- Music
- 25 Mar 08
Jason Isbell, formerly of the Drive By Truckers, releases a solid, sad, gritty new album as a solo artist.
Jason Isbell was one of the three songwriting forces within Drive By Truckers but departed last year to launch his own solo career. Sirens Of The Ditch is his first record and like the Truckers it’s dirty, raunchy, country rock, mixing it up with sad, sad, acoustic blues. Musically – chugging distorted guitars mix it up with slide guitars, countrified pianos, and acoustic pickery, and the volume oscillates from gentle acoustic numbers to rockalyptica.

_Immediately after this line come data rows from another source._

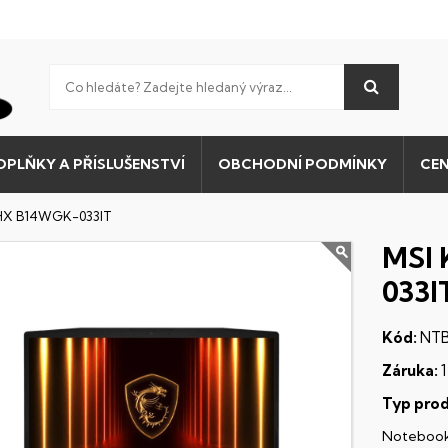
OPLŇKY A PŘÍSLUŠENSTVÍ
OBCHODNÍ PODMÍNKY
CEN
 HX B14WGK-033IT
MSI 
033I
Kód:
NTB
Záruka:
1
Typ prod
Noteboo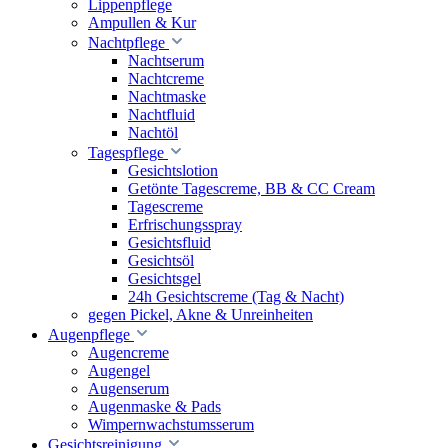
Lippenpflege
Ampullen & Kur
Nachtpflege
Nachtserum
Nachtcreme
Nachtmaske
Nachtfluid
Nachtöl
Tagespflege
Gesichtslotion
Getönte Tagescreme, BB & CC Cream
Tagescreme
Erfrischungsspray
Gesichtsfluid
Gesichtsöl
Gesichtsgel
24h Gesichtscreme (Tag & Nacht)
gegen Pickel, Akne & Unreinheiten
Augenpflege
Augencreme
Augengel
Augenserum
Augenmaske & Pads
Wimpernwachstumsserum
Gesichtsreinigung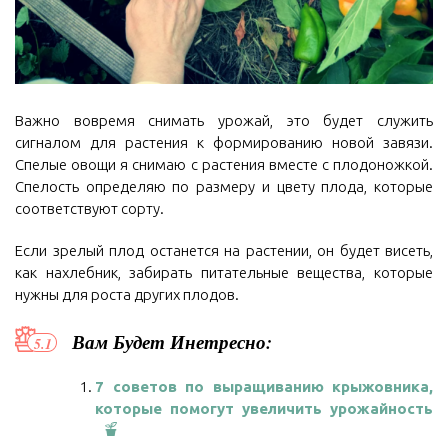
Важно вовремя снимать урожай, это будет служить
сигналом для растения к формированию новой завязи.
Спелые овощи я снимаю с растения вместе с плодоножкой.
Спелость определяю по размеру и цвету плода, которые
соответствуют сорту.
Если зрелый плод останется на растении, он будет висеть,
как нахлебник, забирать питательные вещества, которые
нужны для роста других плодов.
Вам Будет Инетресно:
7 советов по выращиванию крыжовника,
которые помогут увеличить урожайность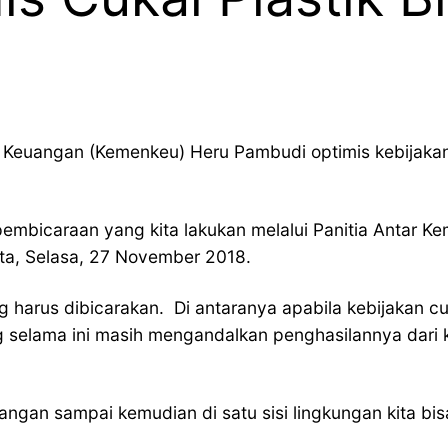
n Keuangan (Kemenkeu) Heru Pambudi optimis kebijakan
mbicaraan yang kita lakukan melalui Panitia Antar Keme
rta, Selasa, 27 November 2018.
g harus dibicarakan. Di antaranya apabila kebijakan cuk
 selama ini masih mengandalkan penghasilannya dari k
angan sampai kemudian di satu sisi lingkungan kita bisa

Like his erstwhile bandmates, Isbell has the knack of being able to make rootsy music sound apocalyptic. And, indeed, some of the subject matter is suitably suggestive of end-times – particularly on ‘Dress Blues’, the story of the death of a local boy in Iraq, while other tunes are tears-in-your-beer country blues (‘Hurricanes And Hand Grenades’). Occasionally the material seems a little stretched thin (‘Grown’ is kind of boring), and there’s a sense that he’s learning the skill of sequencing an album by himself. But generally Sirens Of The Ditch is pleasantly suggestive of grit, sand and backroom bars.